The Linux Page

logrotate stuck? A true story about an improper documentation

Long Exposure Photograph Showing Start Rotation

Bad Documentation (if you ask me)

When you looks at the document of logrotate, the first page about the settings shows an example as follow:

/var/log/news/* {
    monthly
    rotate 2
    olddir /var/log/news/old
    missingok
    postrotate
        kill -HUP `cat /var/run/inn.pid`
    endscript
    nocompress
}

Making your think that it's okay to have an asterisk in this way, right? PLAINLY WRONG!

The logrotate utility actually has no heuristic to detect whether a file was already rotated or compressed so with an asterisk, it will discover all the files in a folder and view them all as current .log files.

In other words, it will fail very badly because it will take the already rotated files and rotate them. Then it will compress those. In other words, it will take a file named old-news.log and change it to:

old-news-log
old-news.log.1

On the following run, it will see both files so you end up with:

old-news.log
old-news.log.1
old-news.log.1.1
old-news.log.2.gz

Next time around, again, it takes all the files and rotate them all, no matter whether they are rotated files already:

old-news.log
old-news.log.1
old-news.log.1.1
old-news.log.1.2.gz
old-news.log.2.gz
old-news.log.2.gz.1
old-news.log.3.gz

See where we're going here? Somewhere in the land of let's multiple your files like crazy because it's a lot of fun (or something like that, at least...)
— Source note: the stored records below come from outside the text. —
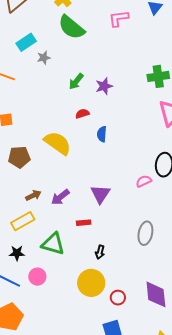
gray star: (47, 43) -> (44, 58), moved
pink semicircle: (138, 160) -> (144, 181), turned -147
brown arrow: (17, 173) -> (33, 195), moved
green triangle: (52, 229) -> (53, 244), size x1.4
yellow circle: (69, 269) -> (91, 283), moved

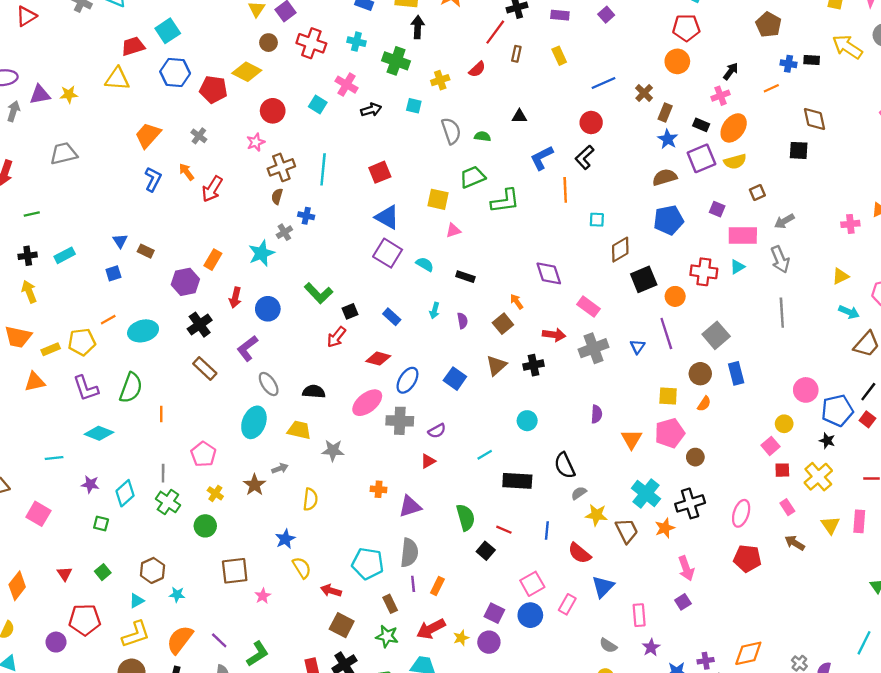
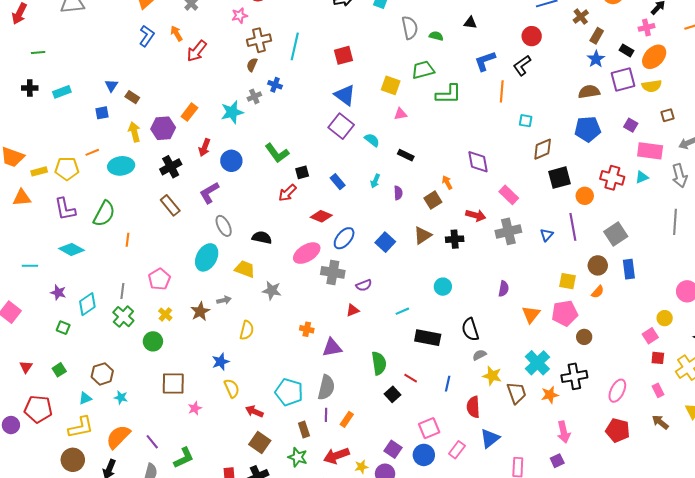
yellow arrow: (29, 292) -> (134, 132), moved
red semicircle: (579, 553) -> (473, 407), turned 40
I have a computer which had that problem and it generated some 3.4 million log files, most of which were empty. Starting with four files accelerated the process to the millions. Ouch!

Whenever logrotate runs, it first reads all the filenames of a folder before processing any one of them. So it was stuck reading those 3 million files for a few hours and then it would rotate all of those millions in another set of millions. Fun fun fun!

How do you fix that one?

Well... assuming you know the extension of your files, you put that extension in the wildcard. For example, if all your log files end with .log, you only want to rotate those with the *.log pattern.

/var/log/news/*.log { ... }

Without that pattern, you're going to get a CPU running for pretty much nothing. If your logs are large, also, that's going to be double the trouble. In my case, most of the files were very small (like 50Kb for the large ones, before compression, and most of the others were empty.)

In my case, though, I have multiple extensions. What you can do in that case, is put one wild card per line as in:

/var/log/mail/*.err
/var/log/mail/*.info
/var/log/mail/*.log
/var/log/mail/*.warn
{
   ... # your logrotate rules go here
}

Once that was fixed, logrotate ran in no time. Like with full debug, etc. it ran through al the files in less than 2 seconds!

Re: logrotate stuck? A true story about an improper ...

This got me! After I cleaned it up I checked the host today. I noticed Logrotate was eating up memory and had been running for a long time. I did a google search for "logrotate stuck" and got your page. Thanks for the info!